*** Excerpt to read Section Begins ***
# PELAGIC PIRATE move to OB is complete



## PELAGIC PIRATE (Oct 10, 2007)

Fished our way on the last leg from destin to OB and saw only one cobia sat that ate my eel . The fish was big and would not stop Jumping , and unfortunatley came unbuttoned after ten minutes which was a total bummer for me as it was my first cobia hook up in two seasons.

We did see a est. 500 to 600 pound mako shark in 25 ft of water WEST of destin cruising the beach. I have personal caught a 300 pound mako and this suckers head was very very large compared to my fish and looked like a small submarine. I must say we did try to rig and attempt to catch this beast but had we hooked it would would have been in a world of hurt. Then later down the beach i spot a giant ocean sunfish just laying on top. It let us get right on it and take some pictures of it , what a strange beast. Pulled into Sportsman marina at 6 and docked our boat in its new home on F dock.

Set out Sunday into a nice 3-4 ft chop to head back to the cobia bite off navarre , we for some reason figured out we could have taken the ICW to PC and then peeked out 5 miles down the beach ::OH . Anyway see one nice fish running full speed, stop and the guys in the tower spook the fish with the jig. I am down stairs with jig ready and the fish swims by where i see it. I cast and bingo , I am on and we land the fish cobia of the 2013 season in our boat in short order.

Later in the day I see a triple , with all 3 off us in the twoer : we cast two jigs and one eel . The eel cast by my fried didnt hit the mark and the fish where too close for a jig too work as they got right on us and under us. I take teh eel , hit reverse and cast off teh bow and the cobia ate it like a runaway train. We set the circle hook with the boat in reverse and we have Number two on !!
*** Excerpt to read Section Ends ***
*** Data under study Section Begins ***
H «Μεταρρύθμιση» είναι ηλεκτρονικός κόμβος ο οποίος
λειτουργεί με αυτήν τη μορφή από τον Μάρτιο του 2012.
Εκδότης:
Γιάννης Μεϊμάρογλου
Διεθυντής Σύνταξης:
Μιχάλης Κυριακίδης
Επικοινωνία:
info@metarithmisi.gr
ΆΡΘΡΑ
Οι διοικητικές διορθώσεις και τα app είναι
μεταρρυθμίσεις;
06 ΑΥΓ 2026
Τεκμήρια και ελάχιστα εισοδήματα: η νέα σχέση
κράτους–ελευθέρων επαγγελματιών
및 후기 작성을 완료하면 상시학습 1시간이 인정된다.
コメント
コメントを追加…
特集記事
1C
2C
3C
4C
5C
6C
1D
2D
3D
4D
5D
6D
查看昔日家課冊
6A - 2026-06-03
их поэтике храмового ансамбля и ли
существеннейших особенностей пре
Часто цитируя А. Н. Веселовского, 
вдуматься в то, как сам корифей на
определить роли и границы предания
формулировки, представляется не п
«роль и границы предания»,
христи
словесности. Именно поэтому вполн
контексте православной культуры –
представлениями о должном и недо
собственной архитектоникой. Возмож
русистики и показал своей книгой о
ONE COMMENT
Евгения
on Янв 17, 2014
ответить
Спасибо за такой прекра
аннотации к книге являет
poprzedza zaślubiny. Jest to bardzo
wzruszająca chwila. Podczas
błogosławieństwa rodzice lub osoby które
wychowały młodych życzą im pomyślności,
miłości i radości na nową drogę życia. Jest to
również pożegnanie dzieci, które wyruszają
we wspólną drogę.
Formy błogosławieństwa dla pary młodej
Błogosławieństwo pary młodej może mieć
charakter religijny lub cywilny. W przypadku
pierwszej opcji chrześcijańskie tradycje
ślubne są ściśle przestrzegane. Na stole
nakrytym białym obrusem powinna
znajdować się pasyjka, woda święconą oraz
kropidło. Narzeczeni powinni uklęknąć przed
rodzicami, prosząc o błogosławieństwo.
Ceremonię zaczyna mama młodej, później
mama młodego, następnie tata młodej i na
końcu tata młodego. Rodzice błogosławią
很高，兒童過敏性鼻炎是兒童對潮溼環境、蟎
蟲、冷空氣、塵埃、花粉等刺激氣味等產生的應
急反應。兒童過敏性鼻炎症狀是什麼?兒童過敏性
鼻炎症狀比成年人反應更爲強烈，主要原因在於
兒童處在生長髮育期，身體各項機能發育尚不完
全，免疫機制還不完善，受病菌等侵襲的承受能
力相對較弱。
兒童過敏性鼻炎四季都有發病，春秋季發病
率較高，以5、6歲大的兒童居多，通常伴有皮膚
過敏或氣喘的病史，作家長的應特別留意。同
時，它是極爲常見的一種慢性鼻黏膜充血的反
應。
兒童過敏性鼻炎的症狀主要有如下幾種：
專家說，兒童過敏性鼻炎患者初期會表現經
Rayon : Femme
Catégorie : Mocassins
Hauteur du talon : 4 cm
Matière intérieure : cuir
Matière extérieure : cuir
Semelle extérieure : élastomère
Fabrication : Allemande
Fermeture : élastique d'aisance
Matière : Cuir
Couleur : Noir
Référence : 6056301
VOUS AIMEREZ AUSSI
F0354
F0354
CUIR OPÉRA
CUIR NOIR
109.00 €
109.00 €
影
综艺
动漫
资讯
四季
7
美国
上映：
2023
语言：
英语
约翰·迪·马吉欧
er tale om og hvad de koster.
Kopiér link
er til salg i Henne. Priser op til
*** Data under study Section Ends ***
Description of the task
Rewrite the fishing report from "Fished our way" to "in two seasons.", putting "letdown" in place of "bummer". You will not need the lines for this work.

Problem solution
Fished our way on the last leg from destin to OB and saw only one cobia sat that ate my eel . The fish was big and would not stop Jumping , and unfortunatley came unbuttoned after ten minutes which was a total letdown for me as it was my first cobia hook up in two seasons.